Dalam pelaksanannya, lanjut Ihwan, PG menggandeng mahasiswa Program Studi IlmuKomunikasi dari Fakultas Ilmu Sosial dan Ilmu Politik (FISIP) Undip dan Program Studi Ilmu Komunikasi, Fakultas Ilmu Komputer (FIK) Universitas Dian Nuswantoro (UDINUS) dengan melibatkan total lebih dari 350 anak muda.
Mengusung tema Creative Day : Millenial Start Your Creative Moment, kelas kreatif yang dilaksanakan akhir pekan lalu di Gedung H, Universitas Dian Nuswantoro dibagi menjadi enam kelas.

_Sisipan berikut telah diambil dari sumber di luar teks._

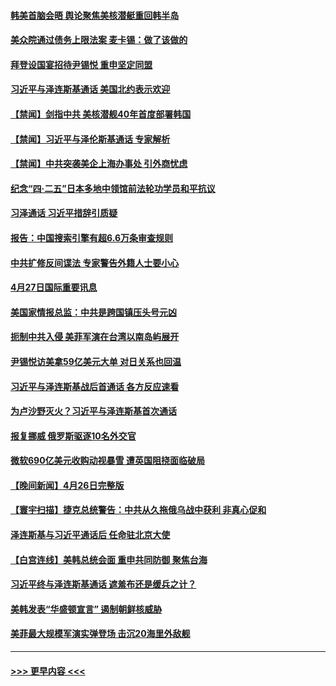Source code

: #### [韩美首脑会晤 舆论聚焦美核潜艇重回韩半岛](../pages/prog202/a103700460.md?t=04280643) 
#### [美众院通过债务上限法案 麦卡锡：做了该做的](../pages/prog202/a103700335.md?t=04280643) 
#### [拜登设国宴招待尹锡悦 重申坚定同盟](../pages/prog202/a103700333.md?t=04280643) 
#### [习近平与泽连斯基通话 美国北约表示欢迎](../pages/prog202/a103700332.md?t=04280643) 
#### [【禁闻】剑指中共 美核潜舰40年首度部署韩国](../pages/prog202/a103700281.md?t=04280643) 
#### [【禁闻】习近平与泽伦斯基通话 专家解析](../pages/prog202/a103700280.md?t=04280643) 
#### [【禁闻】中共突袭美企上海办事处 引外商忧虑](../pages/prog202/a103700279.md?t=04280643) 
#### [纪念“四·二五”日本多地中领馆前法轮功学员和平抗议](../pages/prog202/a103700104.md?t=04280643) 
#### [习泽通话 习近平措辞引质疑](../pages/prog202/a103700118.md?t=04280643) 
#### [报告：中国搜索引擎有超6.6万条审查规则](../pages/prog202/a103700111.md?t=04280643) 
#### [中共扩修反间谍法 专家警告外籍人士要小心](../pages/prog202/a103700106.md?t=04280643) 
#### [4月27日国际重要讯息](../pages/prog202/a103700099.md?t=04280643) 
#### [美国家情报总监：中共是跨国镇压头号元凶](../pages/prog202/a103699249.md?t=04280643) 
#### [扼制中共入侵 美菲军演在台湾以南岛屿展开](../pages/prog202/a103700030.md?t=04280643) 
#### [尹锡悦访美拿59亿美元大单 对日关系也回温](../pages/prog202/a103700016.md?t=04280643) 
#### [习近平与泽连斯基战后首通话 各方反应速看](../pages/prog202/a103700014.md?t=04280643) 
#### [为卢沙野灭火？习近平与泽连斯基首次通话](../pages/prog202/a103699974.md?t=04280643) 
#### [报复挪威 俄罗斯驱逐10名外交官](../pages/prog202/a103699942.md?t=04280643) 
#### [微软690亿美元收购动视暴雪 遭英国阻挠面临破局](../pages/prog202/a103699924.md?t=04280643) 
#### [【晚间新闻】4月26日完整版](../pages/prog202/a103699844.md?t=04280643) 
#### [【寰宇扫描】捷克总统警告：中共从久拖俄乌战中获利 非真心促和](../pages/prog202/a103699854.md?t=04280643) 
#### [泽连斯基与习近平通话后 任命驻北京大使](../pages/prog202/a103699840.md?t=04280643) 
#### [【白宫连线】美韩总统会面 重申共同防御 聚焦台海](../pages/prog202/a103699848.md?t=04280643) 
#### [习近平终与泽连斯基通话 遮羞布还是缓兵之计？](../pages/prog202/a103699754.md?t=04280643) 
#### [美韩发表“华盛顿宣言” 遏制朝鲜核威胁](../pages/prog202/a103699762.md?t=04280643) 
#### [美菲最大规模军演实弹登场 击沉20海里外敌舰](../pages/prog202/a103699752.md?t=04280643) 

----
#### [ >>> 更早内容 <<< ](../indexes/prog202-earlier.md)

Selain kelas eceng gondok dan kelas mangrove, tersedia pula Kelas Kopi, Kelas Cokelat, Kelas Florist, dan Kelas Public Relations.
Ketua Program Studi Ilmu Komunikasi, Tyas Catur Pramudi mengungkapkan rasa syukur atas kesempatan yang diberikan oleh PT Petrokimia Gresik untuk bekerjasama mendorong generasi milenial pada umumnya dan mahasiswa ILKOM pada khususnya untuk membekali diri dengan keterampilan.
"Menciptakan kreativitas perlu menjadi perhatian bagi generasi milenial agar siap terjun ke industri kreatif, maka melalui Kelas Kreatif yang digelar ini dan menjadi program BUMN, generasi milenial Jawa Tengah pun siap bersaing baik secara lokal maupun nasional," ujarnya.